(Beginning of DATASET EXCERPT)

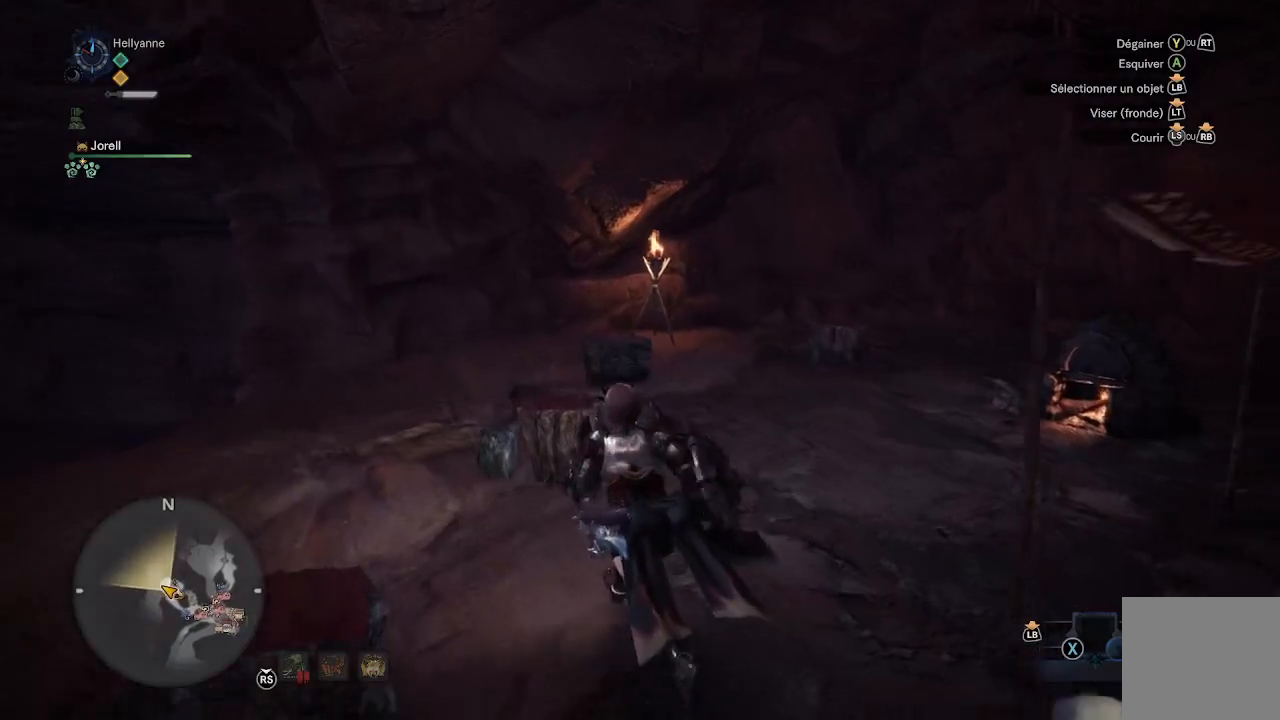
{"buttons": [], "left_stick": "up", "right_stick": "center", "events": [[83, "right_stick", "center"]]}
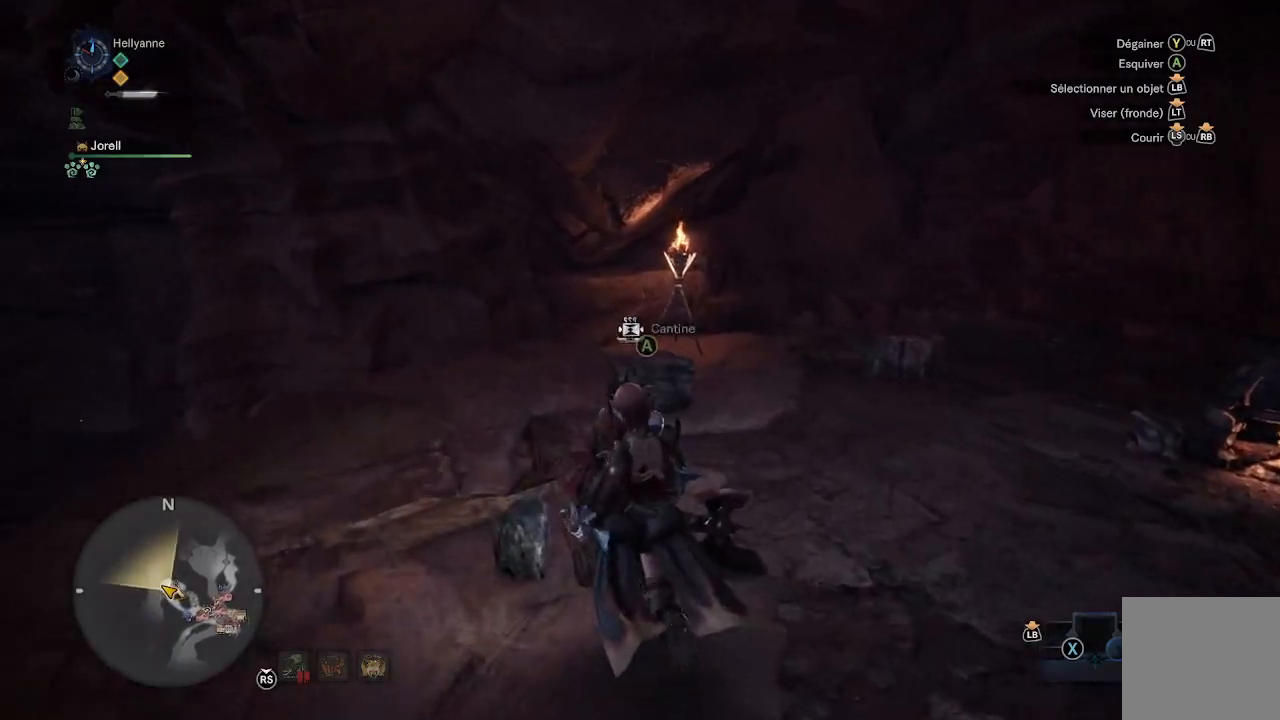
{"buttons": [], "left_stick": "center", "right_stick": "center", "events": [[33, "A", "down"], [133, "left_stick", "center"], [167, "A", "up"]]}
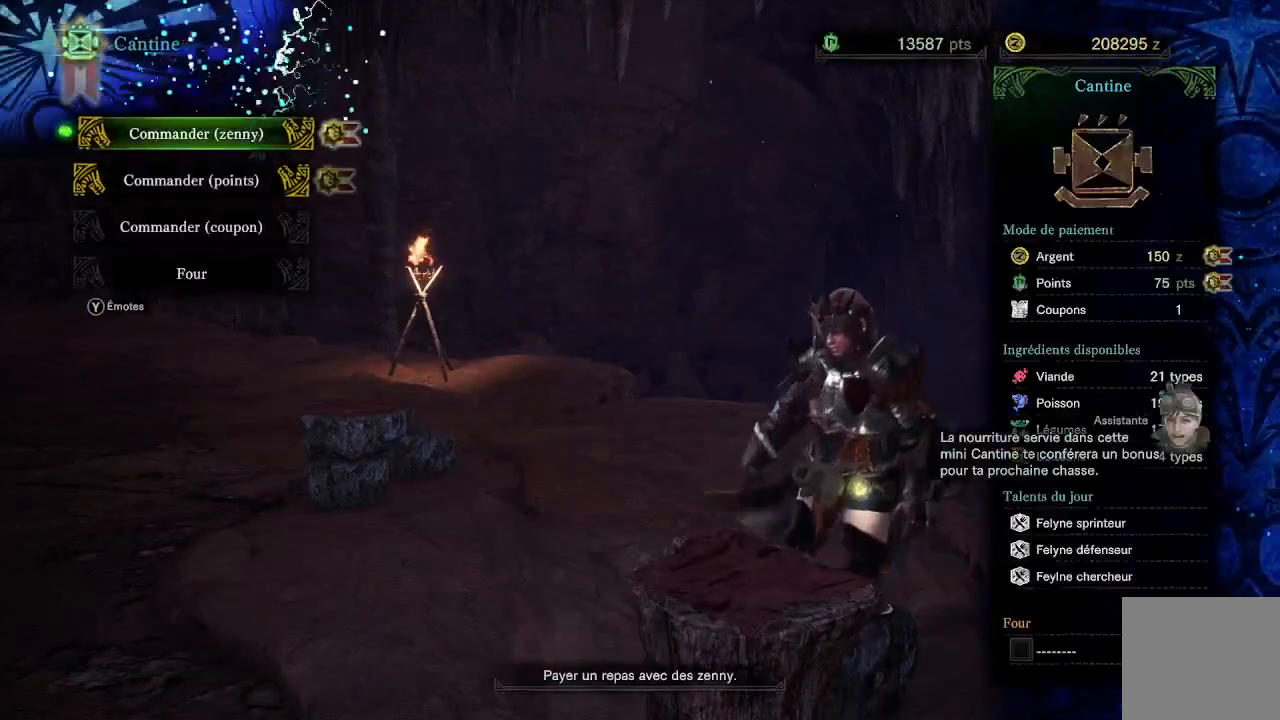
{"buttons": [], "left_stick": "center", "right_stick": "center", "events": [[367, "A", "down"], [483, "A", "up"]]}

(End of DATASET EXCERPT)

[PROBLEM TO SOLVE]: Repeat the data word for word, minus any pictures.

[EXERCISE OUTPUT]:
{"buttons": [], "left_stick": "up", "right_stick": "center", "events": [[83, "right_stick", "center"]]}
{"buttons": [], "left_stick": "center", "right_stick": "center", "events": [[33, "A", "down"], [133, "left_stick", "center"], [167, "A", "up"]]}
{"buttons": [], "left_stick": "center", "right_stick": "center", "events": [[367, "A", "down"], [483, "A", "up"]]}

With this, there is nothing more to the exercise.